Assuming no concurrent access to the table, automatic index recreation could be done with a function like this:
CREATE OR REPLACE FUNCTION f_index_recreate()
RETURNS void
LANGUAGE plpgsql AS
$func$
BEGIN
DROP INDEX IF EXISTS queries_recent_idx;
EXECUTE format('
CREATE INDEX queries_recent_idx
ON queries_query (user_sid, created)
WHERE created > %L::timestamp'
, LOCALTIMESTAMP - interval '30 days'); -- timestamp constant
-- , now() - interval '30 days'); -- alternative for timestamptz
END
$func$;
Call:
SELECT f_index_recreate();
now() (like you had) is the equivalent of CURRENT_TIMESTAMP and returns timestamptz. Cast to timestamp with now()::timestamp or use LOCALTIMESTAMP instead.
Select today's (since midnight) timestamps only
db<>fiddle here
Old sqlfiddle
If you have to deal with concurrent access to the table, use DROP INDEX CONCURRENTLY and CREATE INDEX CONCURRENTLY. But you can't wrap these commands into a function because, per documentation:
... a regular CREATE INDEX command can be performed within a
transaction block, but CREATE INDEX CONCURRENTLY cannot.
So, with two separate transactions:
CREATE INDEX CONCURRENTLY queries_recent_idx2 ON queries_query (user_sid, created)
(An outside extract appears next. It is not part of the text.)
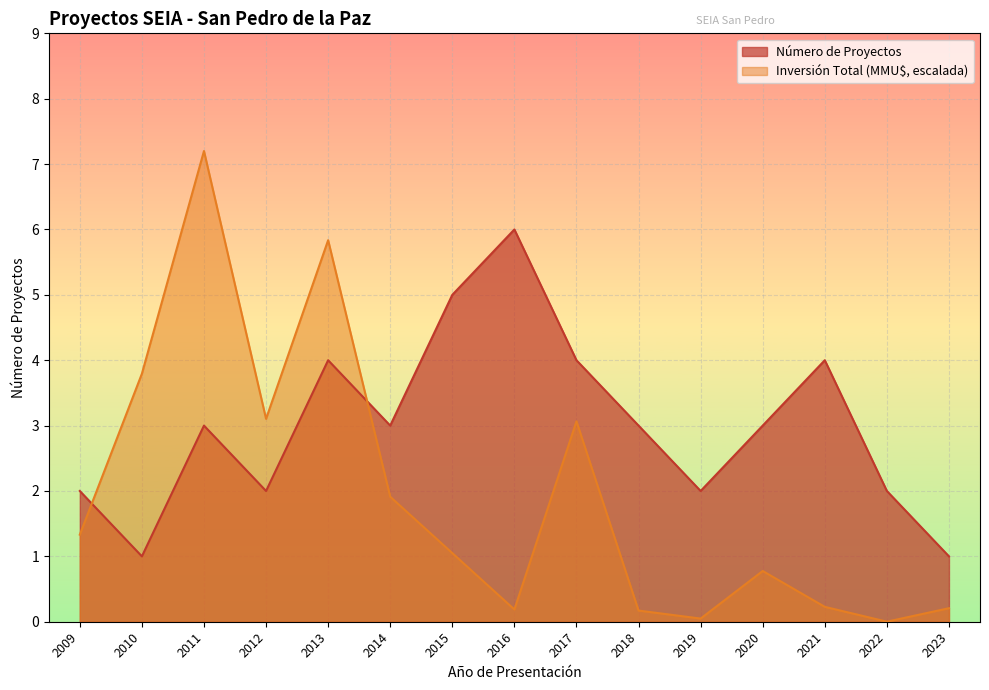

Where is the first local minimum for Inversión Total (MMU$)?

2012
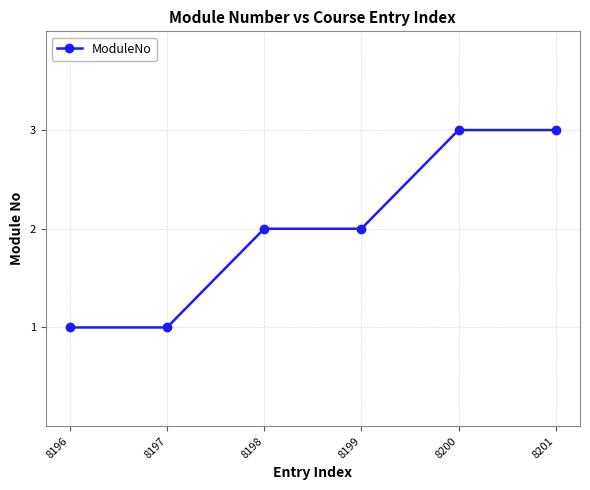

What is the ratio of the value at 8198 to the value at 8196?

2.0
WHERE created > '2013-01-07 00:00'::timestamp; -- your new condition
Then:
DROP INDEX CONCURRENTLY IF EXISTS queries_recent_idx;
Optionally, rename to old name:
ALTER INDEX queries_recent_idx2 RENAME TO queries_recent_idx;
2. Partial index with condition on "archived" tag
Add an archived tag to your table:
ALTER queries_query ADD COLUMN archived boolean NOT NULL DEFAULT FALSE;
UPDATE the column at intervals of your choosing to "retire" older rows and create an index like:
CREATE INDEX some_index_name ON queries_query (user_sid, created)
WHERE NOT archived;
Add a matching condition to your queries (even if it seems redundant) to allow it to use the index. Check with EXPLAIN ANALYZE whether the query planner catches on - it should be able to use the index for queries on an newer date. But it won't understand more complex conditions not matching exactly.
You don't have to drop and recreate the index, but the UPDATE on the table may be more expensive than index recreation and the table gets slightly bigger.
I would go with the first option (index recreation). In fact, I am using this solution in several databases. The second incurs more costly updates.
Both solutions retain their usefulness over time, performance slowly deteriorates as more outdated rows are included in the index.